1 stalk of fresh lemongrass, tender inner bulb only, julienned
1 1/2 tablespoons Madras curry powder
One 14-ounce can unsweetened coconut milk
3 cups fish stock or bottled clam juice
1 tablespoon Asian fish sauce
1 tablespoon dark brown sugar
2 teaspoons Chinese chile-garlic sauce
Salt and freshly ground pepper
1 pound large red potatoes, peeled and cut into 2-inch chunks
2 pounds skinless red snapper fillets, cut into 2-inch chunks
2 tablespoons cilantro leaves
Steamed rice and lime wedges, for serving
In a large enameled cast-iron casserole or Dutch oven, heat the oil.

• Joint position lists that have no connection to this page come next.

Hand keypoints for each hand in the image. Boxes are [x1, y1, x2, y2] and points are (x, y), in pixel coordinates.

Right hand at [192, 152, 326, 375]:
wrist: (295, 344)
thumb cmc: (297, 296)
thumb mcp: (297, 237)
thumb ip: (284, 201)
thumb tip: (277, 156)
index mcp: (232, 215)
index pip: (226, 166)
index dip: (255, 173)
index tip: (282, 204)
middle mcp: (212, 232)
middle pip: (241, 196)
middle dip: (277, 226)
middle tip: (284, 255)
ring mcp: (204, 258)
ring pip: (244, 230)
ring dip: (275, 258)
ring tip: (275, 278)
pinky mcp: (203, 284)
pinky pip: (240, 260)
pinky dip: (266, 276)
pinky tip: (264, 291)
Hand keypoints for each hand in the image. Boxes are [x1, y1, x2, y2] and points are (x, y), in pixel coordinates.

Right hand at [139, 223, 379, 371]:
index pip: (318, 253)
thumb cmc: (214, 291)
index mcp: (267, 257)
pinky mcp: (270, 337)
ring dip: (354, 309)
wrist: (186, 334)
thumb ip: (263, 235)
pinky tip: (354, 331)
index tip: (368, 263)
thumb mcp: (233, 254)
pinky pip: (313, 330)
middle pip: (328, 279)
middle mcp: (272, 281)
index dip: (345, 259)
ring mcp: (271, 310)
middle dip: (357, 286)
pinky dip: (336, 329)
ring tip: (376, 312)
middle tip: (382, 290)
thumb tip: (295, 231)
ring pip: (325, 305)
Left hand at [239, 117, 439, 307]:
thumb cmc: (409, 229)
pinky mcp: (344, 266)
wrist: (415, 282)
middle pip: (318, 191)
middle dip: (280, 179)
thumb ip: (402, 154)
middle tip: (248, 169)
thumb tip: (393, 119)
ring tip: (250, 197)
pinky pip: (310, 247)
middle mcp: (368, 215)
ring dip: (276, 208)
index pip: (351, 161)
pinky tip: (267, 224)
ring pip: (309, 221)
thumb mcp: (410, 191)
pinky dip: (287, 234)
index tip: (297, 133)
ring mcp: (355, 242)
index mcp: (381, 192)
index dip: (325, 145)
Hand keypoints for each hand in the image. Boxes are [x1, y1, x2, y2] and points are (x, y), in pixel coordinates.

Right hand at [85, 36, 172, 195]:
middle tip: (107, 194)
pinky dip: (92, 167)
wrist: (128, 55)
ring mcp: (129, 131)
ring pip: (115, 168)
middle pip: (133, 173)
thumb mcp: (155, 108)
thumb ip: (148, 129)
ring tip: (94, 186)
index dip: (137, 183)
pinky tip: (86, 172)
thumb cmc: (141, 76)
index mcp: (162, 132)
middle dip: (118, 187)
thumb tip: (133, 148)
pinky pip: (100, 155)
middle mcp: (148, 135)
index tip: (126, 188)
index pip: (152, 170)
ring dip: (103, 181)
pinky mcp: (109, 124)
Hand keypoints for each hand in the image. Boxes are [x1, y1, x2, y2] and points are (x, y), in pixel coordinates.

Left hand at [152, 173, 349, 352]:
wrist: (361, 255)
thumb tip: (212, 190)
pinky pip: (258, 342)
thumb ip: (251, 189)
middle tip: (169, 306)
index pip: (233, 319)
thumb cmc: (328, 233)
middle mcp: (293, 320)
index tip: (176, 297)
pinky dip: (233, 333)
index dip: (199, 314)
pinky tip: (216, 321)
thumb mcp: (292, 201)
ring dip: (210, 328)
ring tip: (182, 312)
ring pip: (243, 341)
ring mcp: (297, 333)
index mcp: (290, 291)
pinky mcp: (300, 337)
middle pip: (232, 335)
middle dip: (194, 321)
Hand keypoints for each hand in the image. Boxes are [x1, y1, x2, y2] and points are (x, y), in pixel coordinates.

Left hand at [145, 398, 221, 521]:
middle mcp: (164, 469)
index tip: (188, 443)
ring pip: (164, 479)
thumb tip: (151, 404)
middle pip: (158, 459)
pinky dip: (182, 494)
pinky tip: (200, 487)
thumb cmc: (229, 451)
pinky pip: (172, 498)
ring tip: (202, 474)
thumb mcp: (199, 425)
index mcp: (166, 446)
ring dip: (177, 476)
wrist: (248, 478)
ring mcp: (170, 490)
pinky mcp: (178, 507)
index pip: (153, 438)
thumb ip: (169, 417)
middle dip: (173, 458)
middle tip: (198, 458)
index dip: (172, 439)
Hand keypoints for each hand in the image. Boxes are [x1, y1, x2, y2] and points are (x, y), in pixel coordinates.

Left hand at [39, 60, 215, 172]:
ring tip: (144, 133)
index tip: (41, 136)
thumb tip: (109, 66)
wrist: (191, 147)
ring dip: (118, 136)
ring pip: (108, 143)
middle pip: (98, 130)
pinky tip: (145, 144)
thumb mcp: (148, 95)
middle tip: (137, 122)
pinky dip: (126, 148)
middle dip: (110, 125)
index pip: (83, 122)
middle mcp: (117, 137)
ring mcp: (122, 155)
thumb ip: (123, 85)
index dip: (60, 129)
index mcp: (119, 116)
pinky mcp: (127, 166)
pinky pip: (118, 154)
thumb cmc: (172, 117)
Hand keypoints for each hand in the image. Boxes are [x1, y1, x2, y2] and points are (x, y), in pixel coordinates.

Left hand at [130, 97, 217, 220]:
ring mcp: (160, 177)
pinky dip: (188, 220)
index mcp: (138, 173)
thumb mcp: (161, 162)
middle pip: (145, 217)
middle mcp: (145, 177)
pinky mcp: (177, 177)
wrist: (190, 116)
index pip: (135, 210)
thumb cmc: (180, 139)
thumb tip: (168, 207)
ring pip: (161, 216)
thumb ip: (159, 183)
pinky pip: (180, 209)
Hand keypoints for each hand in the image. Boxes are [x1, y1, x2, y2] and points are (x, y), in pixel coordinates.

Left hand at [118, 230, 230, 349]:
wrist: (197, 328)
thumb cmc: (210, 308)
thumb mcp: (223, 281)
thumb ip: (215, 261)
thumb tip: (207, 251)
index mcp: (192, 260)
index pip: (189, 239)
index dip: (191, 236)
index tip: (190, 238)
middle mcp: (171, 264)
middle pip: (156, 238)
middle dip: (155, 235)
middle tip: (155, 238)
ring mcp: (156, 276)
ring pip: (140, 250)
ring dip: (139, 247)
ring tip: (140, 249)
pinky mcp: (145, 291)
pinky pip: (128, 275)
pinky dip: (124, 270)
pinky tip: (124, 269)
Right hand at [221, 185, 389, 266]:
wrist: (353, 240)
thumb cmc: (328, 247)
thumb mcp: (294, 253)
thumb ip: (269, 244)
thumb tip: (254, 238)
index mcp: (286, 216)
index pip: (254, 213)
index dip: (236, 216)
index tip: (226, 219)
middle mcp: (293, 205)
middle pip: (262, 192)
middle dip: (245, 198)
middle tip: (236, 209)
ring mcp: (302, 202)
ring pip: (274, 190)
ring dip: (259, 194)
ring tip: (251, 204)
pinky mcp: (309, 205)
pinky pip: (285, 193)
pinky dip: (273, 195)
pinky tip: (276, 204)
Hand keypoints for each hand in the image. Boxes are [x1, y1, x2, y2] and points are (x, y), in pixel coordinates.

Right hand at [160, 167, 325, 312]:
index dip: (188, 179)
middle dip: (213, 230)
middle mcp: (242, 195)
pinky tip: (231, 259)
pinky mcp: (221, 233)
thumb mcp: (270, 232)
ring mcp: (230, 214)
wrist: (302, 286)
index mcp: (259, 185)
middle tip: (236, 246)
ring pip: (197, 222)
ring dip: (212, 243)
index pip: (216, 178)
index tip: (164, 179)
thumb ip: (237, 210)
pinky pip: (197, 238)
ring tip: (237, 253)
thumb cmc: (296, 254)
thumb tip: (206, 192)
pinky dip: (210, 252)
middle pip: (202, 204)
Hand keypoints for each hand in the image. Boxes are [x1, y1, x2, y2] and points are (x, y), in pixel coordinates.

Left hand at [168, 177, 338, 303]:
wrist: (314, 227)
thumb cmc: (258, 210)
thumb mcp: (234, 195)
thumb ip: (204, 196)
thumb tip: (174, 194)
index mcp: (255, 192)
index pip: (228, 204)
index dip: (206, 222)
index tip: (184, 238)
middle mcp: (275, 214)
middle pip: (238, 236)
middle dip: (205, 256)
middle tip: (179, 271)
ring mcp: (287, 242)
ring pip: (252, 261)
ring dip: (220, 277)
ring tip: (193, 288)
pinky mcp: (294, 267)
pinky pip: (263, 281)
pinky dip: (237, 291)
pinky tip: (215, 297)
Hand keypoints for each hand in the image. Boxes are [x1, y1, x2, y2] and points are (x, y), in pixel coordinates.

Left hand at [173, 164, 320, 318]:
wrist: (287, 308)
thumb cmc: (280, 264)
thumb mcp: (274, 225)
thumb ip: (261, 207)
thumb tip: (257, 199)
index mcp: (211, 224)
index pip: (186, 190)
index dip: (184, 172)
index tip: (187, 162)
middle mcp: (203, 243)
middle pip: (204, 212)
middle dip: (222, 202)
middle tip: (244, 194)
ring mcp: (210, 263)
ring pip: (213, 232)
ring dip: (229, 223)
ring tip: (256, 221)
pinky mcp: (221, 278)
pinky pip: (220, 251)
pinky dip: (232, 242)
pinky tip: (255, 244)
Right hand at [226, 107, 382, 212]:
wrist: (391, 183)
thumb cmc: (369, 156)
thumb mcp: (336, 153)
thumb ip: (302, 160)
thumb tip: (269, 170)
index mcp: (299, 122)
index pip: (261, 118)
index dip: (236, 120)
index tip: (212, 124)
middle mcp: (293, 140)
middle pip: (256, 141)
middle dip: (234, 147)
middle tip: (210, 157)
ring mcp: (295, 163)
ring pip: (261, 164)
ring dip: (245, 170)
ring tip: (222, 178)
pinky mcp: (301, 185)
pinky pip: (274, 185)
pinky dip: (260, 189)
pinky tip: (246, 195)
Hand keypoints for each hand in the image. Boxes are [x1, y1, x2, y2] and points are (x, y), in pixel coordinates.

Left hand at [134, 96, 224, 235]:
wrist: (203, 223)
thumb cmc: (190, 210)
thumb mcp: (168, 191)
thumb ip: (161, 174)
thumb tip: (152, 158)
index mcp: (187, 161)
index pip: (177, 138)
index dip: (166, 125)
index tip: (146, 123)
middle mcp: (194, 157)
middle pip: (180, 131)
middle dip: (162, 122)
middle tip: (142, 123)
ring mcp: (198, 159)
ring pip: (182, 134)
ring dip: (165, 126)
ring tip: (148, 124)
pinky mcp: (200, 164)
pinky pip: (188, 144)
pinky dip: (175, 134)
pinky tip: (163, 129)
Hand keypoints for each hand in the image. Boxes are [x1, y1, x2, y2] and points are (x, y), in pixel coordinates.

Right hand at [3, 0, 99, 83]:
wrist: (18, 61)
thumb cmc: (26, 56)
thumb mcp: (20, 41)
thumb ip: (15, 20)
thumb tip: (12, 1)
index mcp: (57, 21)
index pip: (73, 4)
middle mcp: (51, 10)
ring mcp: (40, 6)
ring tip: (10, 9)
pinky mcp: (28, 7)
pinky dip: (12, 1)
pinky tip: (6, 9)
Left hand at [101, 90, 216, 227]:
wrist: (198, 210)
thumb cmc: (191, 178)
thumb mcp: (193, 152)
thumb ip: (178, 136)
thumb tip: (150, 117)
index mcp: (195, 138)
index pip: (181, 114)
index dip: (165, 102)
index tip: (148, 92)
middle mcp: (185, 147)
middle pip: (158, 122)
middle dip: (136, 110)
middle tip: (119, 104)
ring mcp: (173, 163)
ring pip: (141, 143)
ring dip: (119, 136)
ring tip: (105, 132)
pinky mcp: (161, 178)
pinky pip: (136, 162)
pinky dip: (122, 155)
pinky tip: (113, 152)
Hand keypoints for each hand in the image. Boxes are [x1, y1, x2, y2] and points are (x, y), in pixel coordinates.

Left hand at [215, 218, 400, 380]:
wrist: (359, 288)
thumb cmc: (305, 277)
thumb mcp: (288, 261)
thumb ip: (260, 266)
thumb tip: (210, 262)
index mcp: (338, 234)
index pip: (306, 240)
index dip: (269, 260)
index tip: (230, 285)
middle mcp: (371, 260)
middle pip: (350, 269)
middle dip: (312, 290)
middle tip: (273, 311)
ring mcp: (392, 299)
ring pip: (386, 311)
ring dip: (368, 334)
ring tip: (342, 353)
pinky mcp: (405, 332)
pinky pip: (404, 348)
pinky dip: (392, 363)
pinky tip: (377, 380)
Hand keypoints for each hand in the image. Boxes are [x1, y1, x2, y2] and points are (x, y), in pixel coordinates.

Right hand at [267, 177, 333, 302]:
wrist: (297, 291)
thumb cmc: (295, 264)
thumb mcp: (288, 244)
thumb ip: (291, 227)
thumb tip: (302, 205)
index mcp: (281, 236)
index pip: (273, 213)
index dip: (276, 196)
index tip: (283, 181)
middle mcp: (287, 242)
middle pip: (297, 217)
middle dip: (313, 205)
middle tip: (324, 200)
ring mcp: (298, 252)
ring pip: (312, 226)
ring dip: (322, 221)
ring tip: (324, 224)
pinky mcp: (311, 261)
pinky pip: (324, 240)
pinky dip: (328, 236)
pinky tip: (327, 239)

Add the onion, garlic, ginger and lemongrass and cook over high heat, stirring, until golden, about 5 minutes. Add the curry powder and cook, stirring, until fragrant. Add the coconut milk, fish stock, fish sauce, brown sugar and chili-garlic sauce. Season with salt and pepper and bring to a boil.
Add the potatoes and simmer over low heat until tender, about 30 minutes. Add the fish and simmer, stirring occasionally, until just cooked through, 5 to 10 minutes longer. Stir in the cilantro. Serve the curry with rice and lime wedges.